Loi Pacte : « Faire le défi de la réussite de l’entrepreneur instruit n’est plus supportable »
Pour que les sociétés continuent à acquitter les innovations qui représenteront notre monde meilleur, elles nécessitent être juridiquement défendues contre le court-termisme des actionnaires, plaide Blanche Segrestin, professeure de gestion.
La loi Pacte (Plan d’action pour la croissance et la transformation des entreprises) est maintenant en seconde lecture à l’Assemblée nationale, après son vote au Sénat. Elle prévoit, entre autres, une modification de la définition juridique de la « société ». Professeure de gestion à Mines ParisTech, Blanche Segrestin développe les imputations de ce changement pour les sociétés. Elle codirige, avec Armand Hatchuel, la chaire « Théorie de l’entreprise. Modèles de gouvernance et création collective » et a publié avec Kevin Levillain La Mission de l’entreprise responsable. Origines et normes de gestion (Presses des Mines, 2018).
Députés et sénateurs ne sont pas d’accord sur la récente formulation de l’article 1833 du code civil qui définit le statut de « société », selon lequel celle-ci doit être gérée « dans l’intérêt commun des associés ». L’article 61 de cette loi ajoute que « la société est gérée dans son intérêt social, en prenant en considération les enjeux sociaux et environnementaux de son activité ». Quel est la participation de ce débat d’apparence exclusivement juridique ?
La crise de 2008 a mis en certitude le fait que, depuis le début des années 1980, les entreprises ont vecu une « déformation » de leur gouvernance, conséquence de ce que les chercheurs appellent « l’industrialisation de l’actionnariat », qui a consolidé les grands investisseurs institutionnels et les a simulés de techniques professionnelles destinées à optimiser leurs bénéfices. La critique s’est faite à peu près unanime pour révoquer les effets négatifs de la focalisation des entreprises autour du cours de Bourse et du court terme sur l’emploi et l’environnement, mais aussi sur la constance des entreprises elles-mêmes.

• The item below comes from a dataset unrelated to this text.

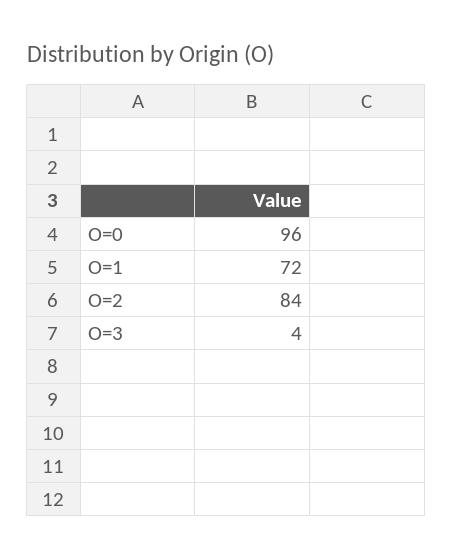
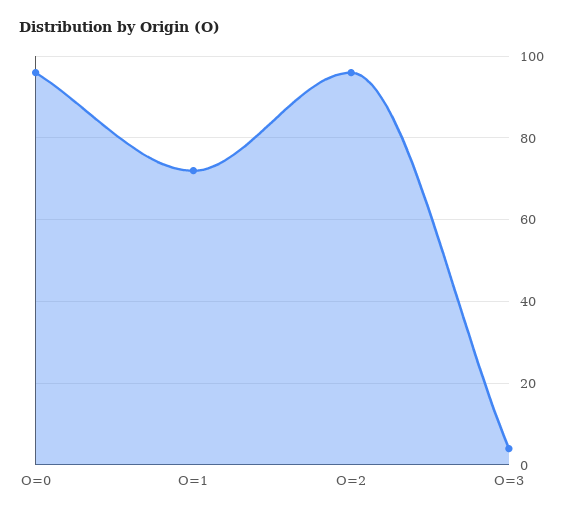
O=2: 84 -> 95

Mais cette critique ne suffit pas : la difficulté est que le statut juridique présent de la société peut être contraire par des actionnaires activistes aux entreprises qui convoiteraient opter une conduite plus responsable en matière sociale ou environnementale aux dépens de la profitabilité immédiate. Actuellement, la capacité des entreprises à innover face aux défis sociaux et climatiques est un point critique : or cette capacité n’est pas protégée par le droit. Lorsque, au XIXe siècle, il s’agissait de mobiliser d’importants moyens de production pour offrir de nouveaux biens et services, c’était cohérent. Mais cette logique a dissimulé le fait que les entreprises ne sont pas seulement des producteurs ; elles ont investi le champ de la science, de l’innovation, elles changent le monde dans lequel nous vivons, et ont en cela une implication collective, celle d’investir dans des futurs désirables.